Raw records
———
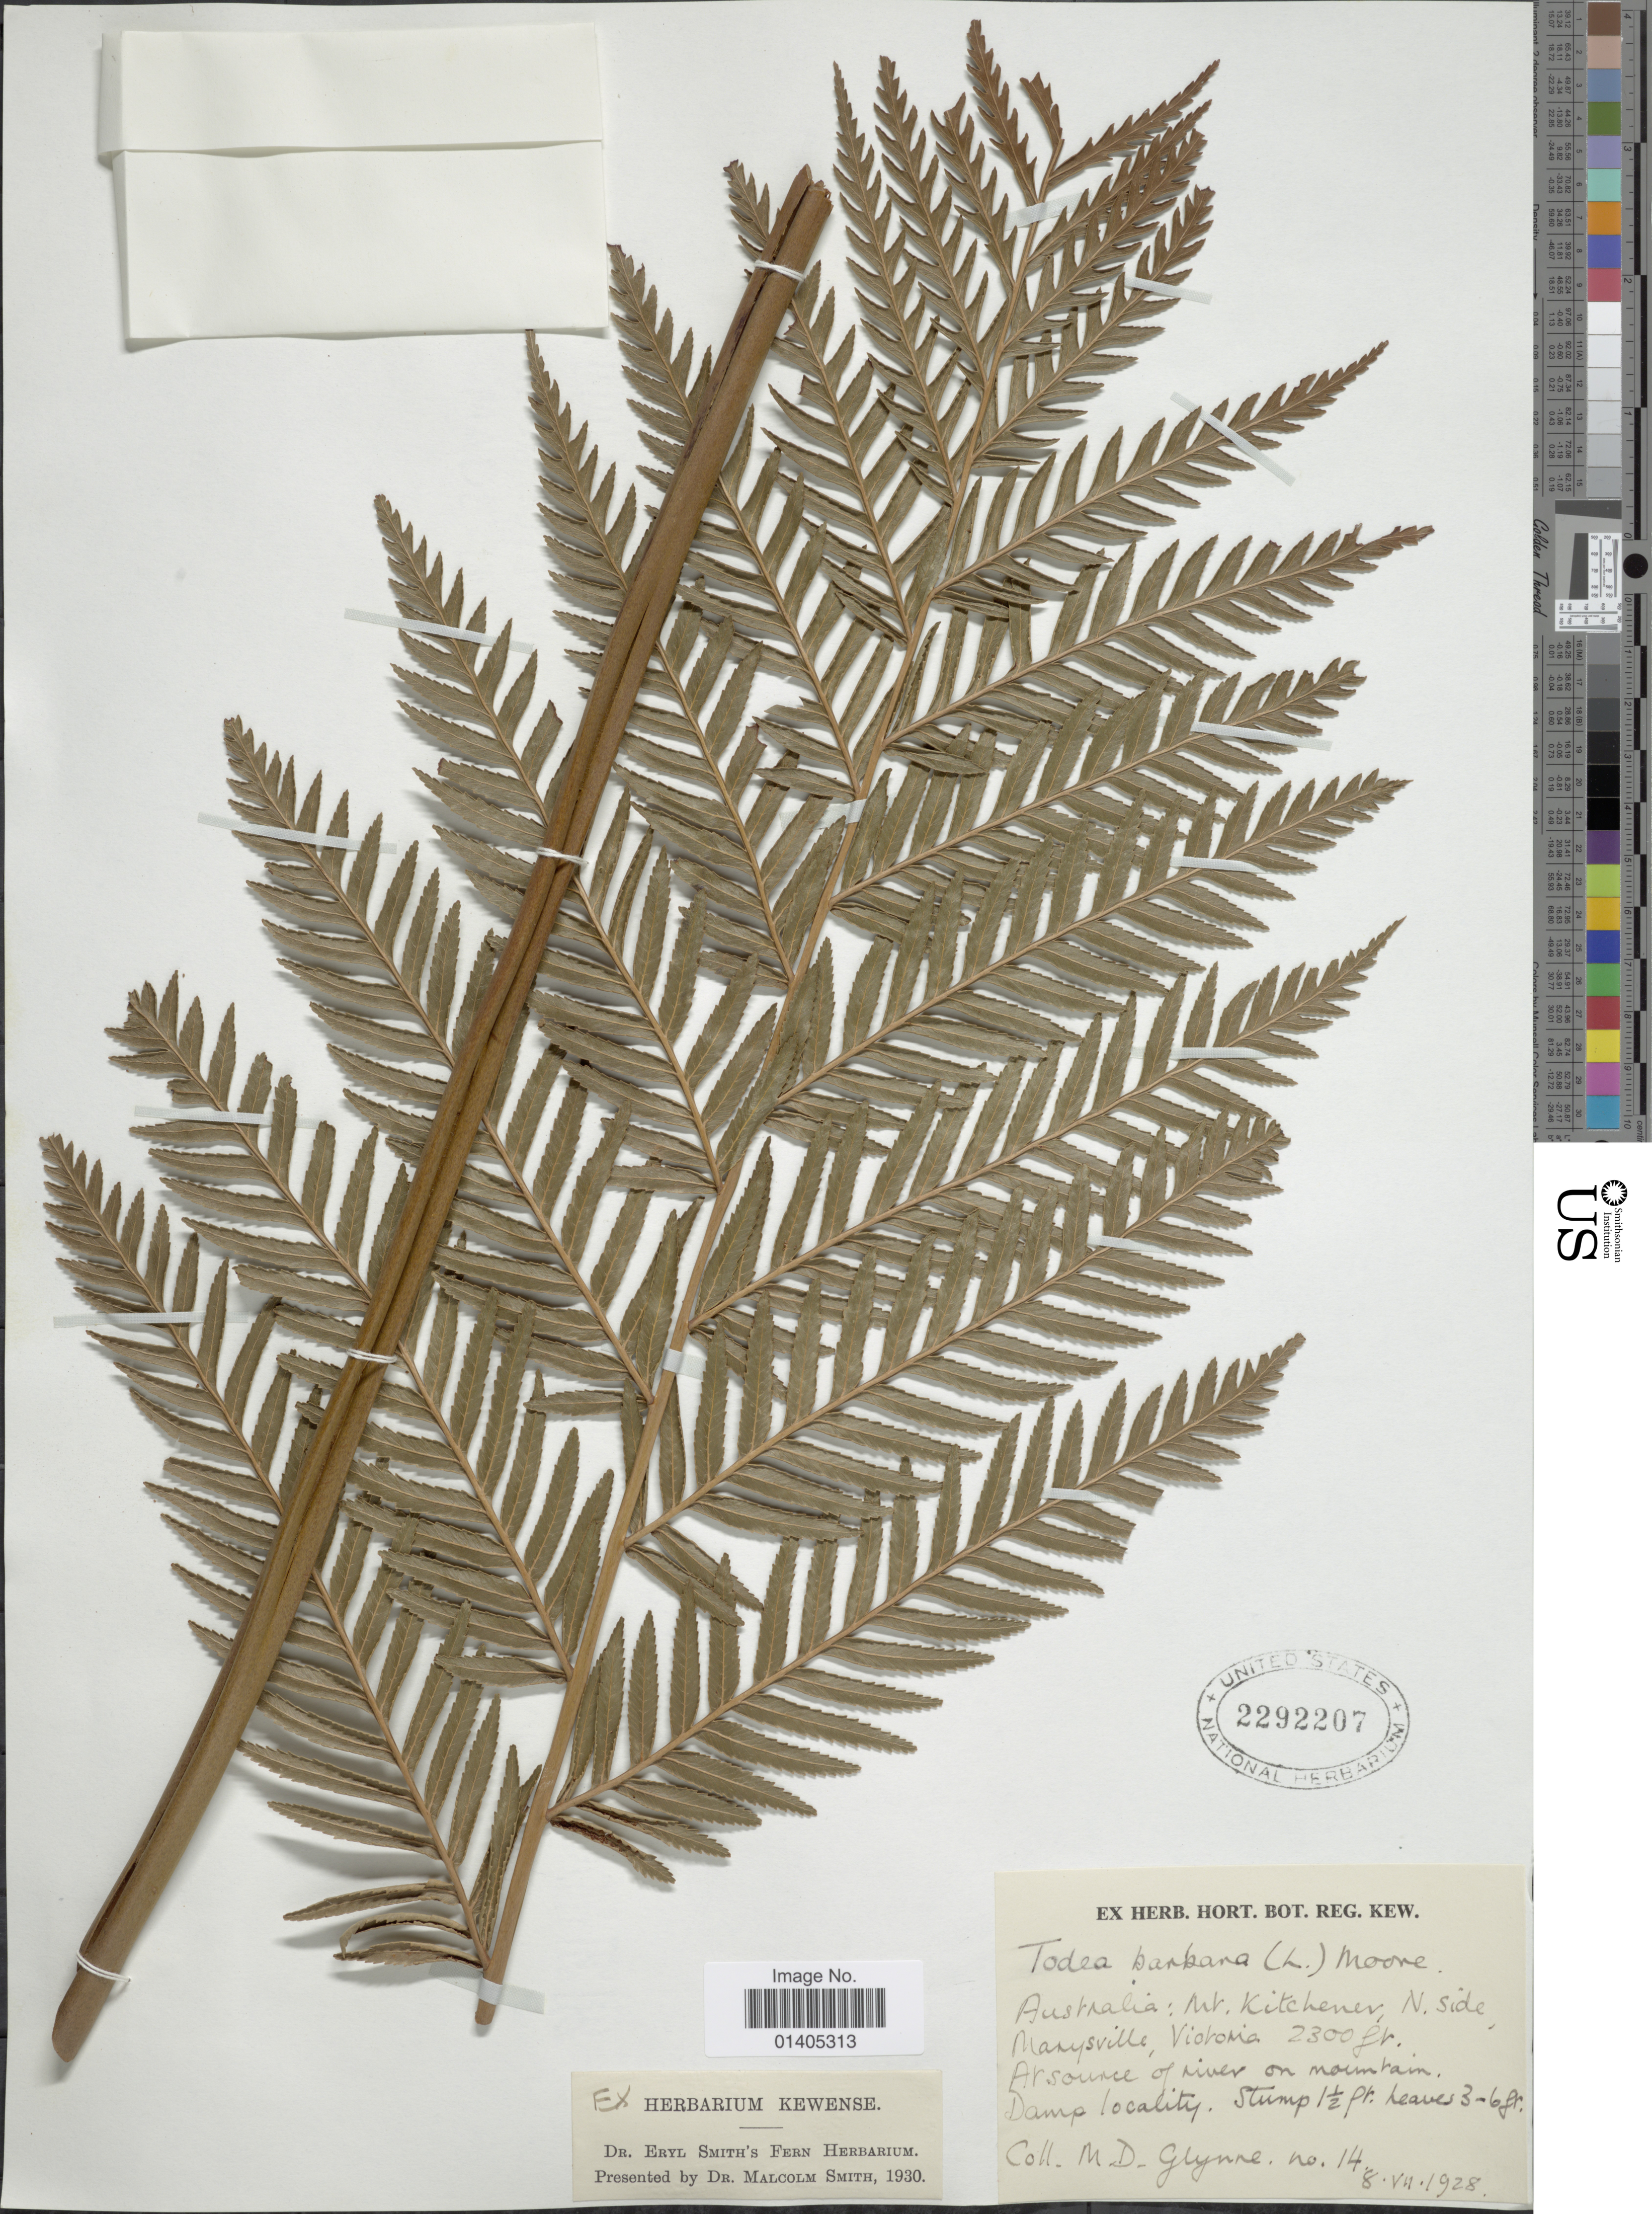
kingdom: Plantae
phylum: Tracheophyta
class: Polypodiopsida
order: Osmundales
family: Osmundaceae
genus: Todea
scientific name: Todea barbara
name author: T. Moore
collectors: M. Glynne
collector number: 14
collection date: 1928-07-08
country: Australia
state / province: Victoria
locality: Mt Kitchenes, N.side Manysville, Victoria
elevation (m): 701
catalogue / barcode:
———
[The exercise]
Rewrite the data with every instance of "collectors" changed to "gatherers" and everything else left the same. Leave the picture out of your answer.

[Task solution]
kingdom: Plantae
phylum: Tracheophyta
class: Polypodiopsida
order: Osmundales
family: Osmundaceae
genus: Todea
scientific name: Todea barbara
name author: T. Moore
gatherers: M. Glynne
collector number: 14
collection date: 1928-07-08
country: Australia
state / province: Victoria
locality: Mt Kitchenes, N.side Manysville, Victoria
elevation (m): 701
catalogue / barcode:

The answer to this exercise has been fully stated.